There comes a time when Amy Lee changes direction: she stops producing tales of heroism and adventure and joins the school of domestic realism.
The reasons given for this drastic transformation are rather contrived and not altogether convincing. I suspect that this element was introduced mainly for the sake of the plot and to make some points; Stella Gibbons could also have used it to clear up some unfinished business of her own .
From danger and death to domesticity
As a child Amy Lee scribbles non-stop, producing exciting adventure stories such as Pharaoh’s Curse: A Tale of Ancient Egypt and The Wolf of Leningrad: A Thrilling Story of The Russian Revolution purely for her own enjoyment. The books she reads fire her imagination and provide the ideas for her stories.
As a young woman, she writes exciting adventure stories for publication. She may not have any first-hand knowledge, any personal experience, of the sort of people and action that she writes about, but her readers love her work.

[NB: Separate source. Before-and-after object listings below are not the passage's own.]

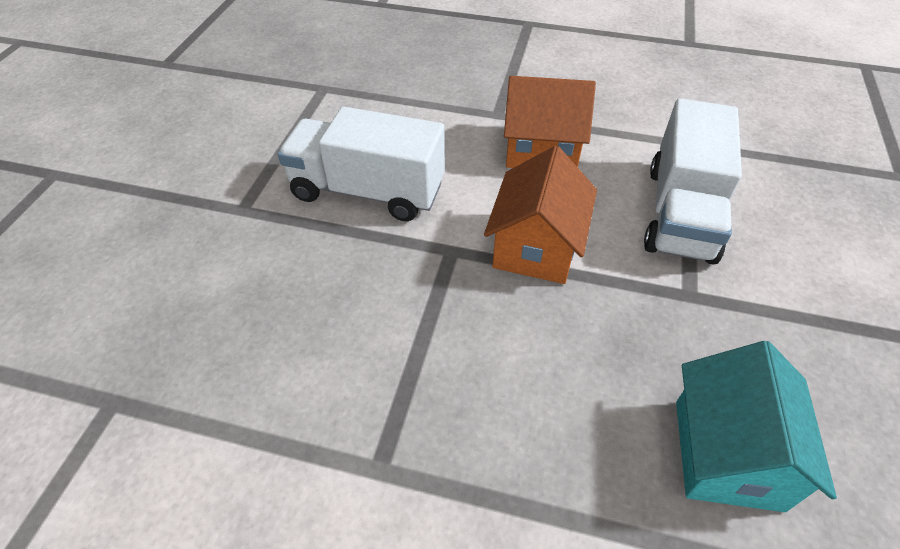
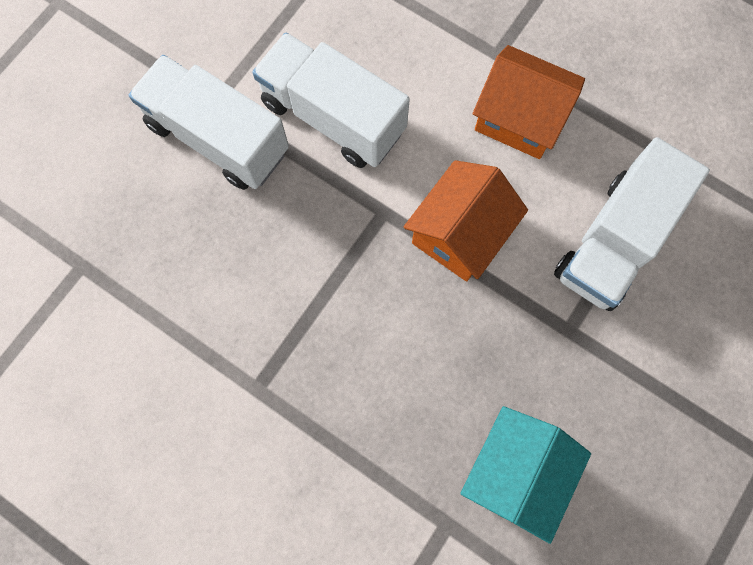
camera: 20 degrees right, 25 degrees up
none -> white truck [129,55,289,190]

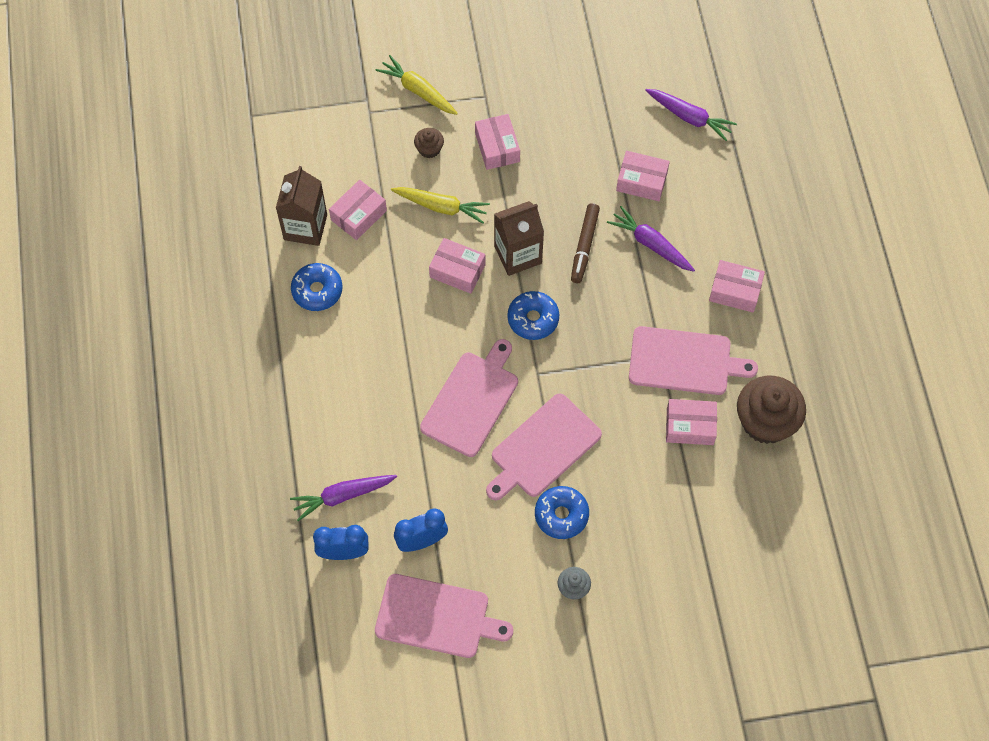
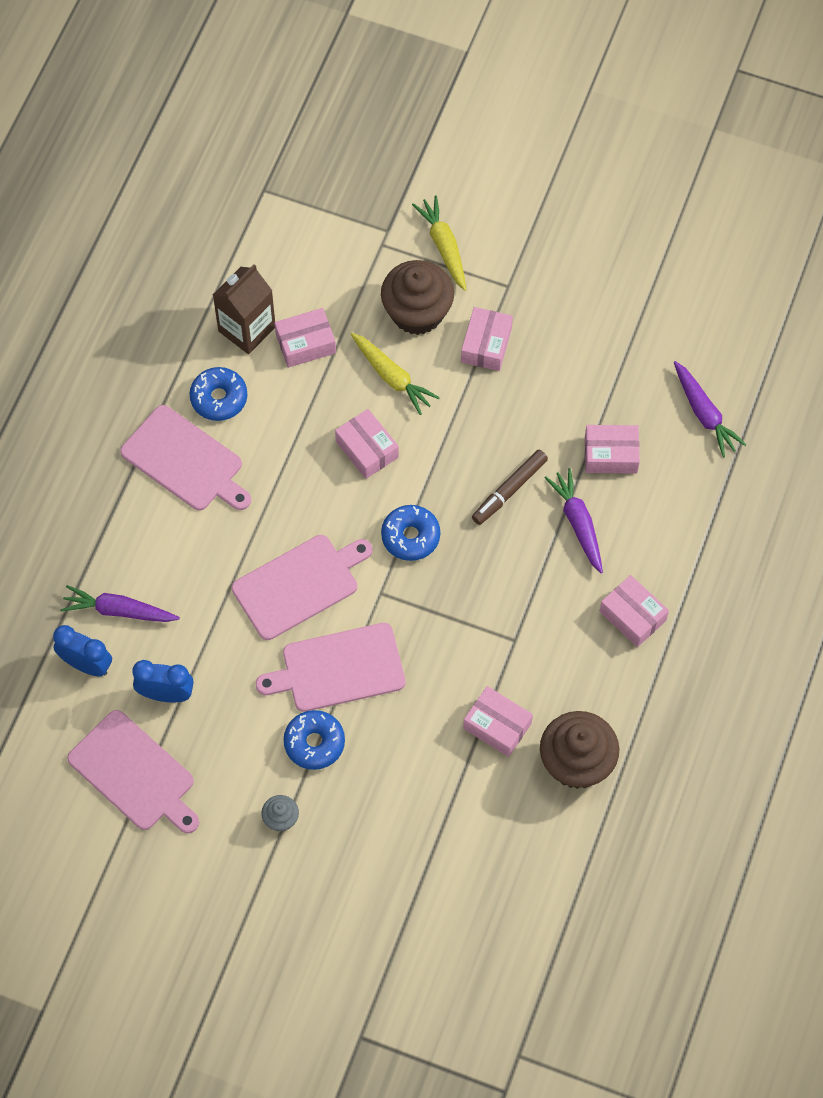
camera: 30 degrees right, 0 degrees up
brown cupcake [414,128,444,159] -> brown cupcake [381,260,454,335], size x2.13
brown carton [494,201,544,276] -> none
pink box [616,151,670,201] -> pink box turned 45 degrees counterclockwise [585,425,640,473]
pink cutting board [629,326,758,395] -> pink cutting board moved to [120,405,251,511]

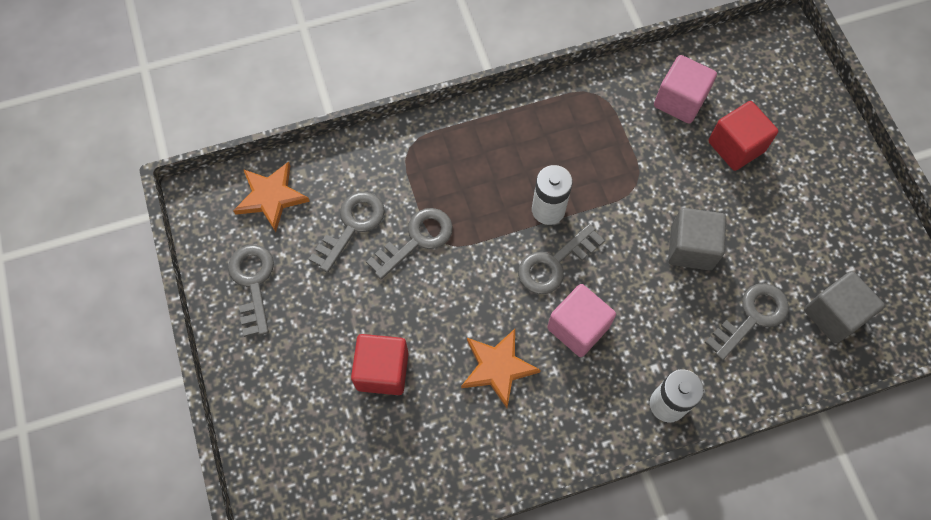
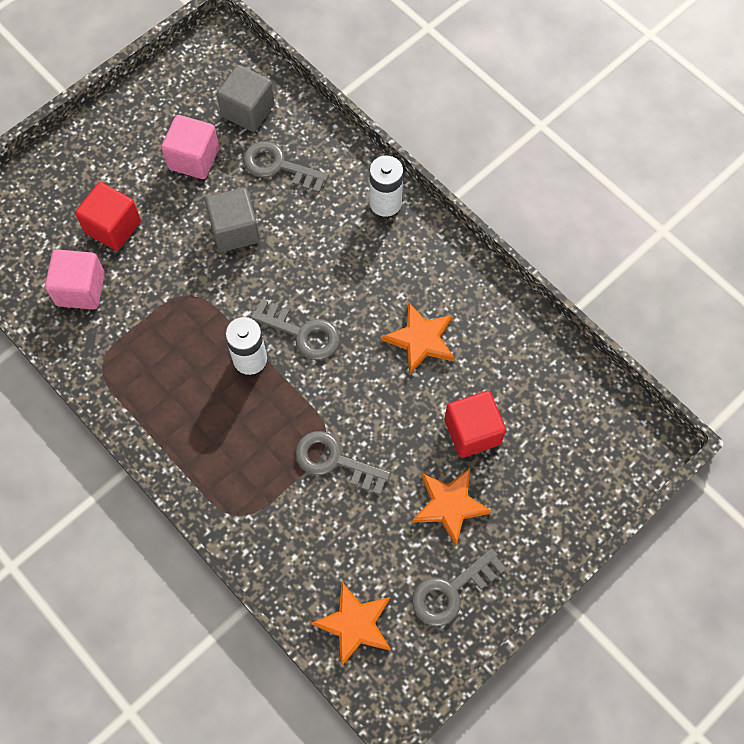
camera: 115 degrees left, 0 degrees up
grey key [309,192,385,273] -> none
pink cube [547,284,616,357] -> pink cube moved to [161,115,219,179]
none -> orange star [412,468,492,546]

She becomes a best-seller; her books are made into films and this gains her world-wide popularity.
After moving to America, Amy Lee changes track and writes a very different kind of story for a whole new constituency of readers:
“Her stories of family life communicated (because she herself felt it) to the passing of an examination or the breaking of a betrothal the excitement she had once given to escapes from death and last-minute rescues, and she charmed her readers by showing them the variety and interest of every day.”
So what happened here? Why did Amy abandon her heroic avatars? Why the farewell to adventure in favour of embracing mundane subject matters? One of the reasons given is that Amy's adventure stories lack moral values; they are in some ways unethical, unedifying and unwholesome, something that she is unaware of until she visits America and comes in for some direct criticism. She also cools off after experiencing danger, death amd great fear at first hand.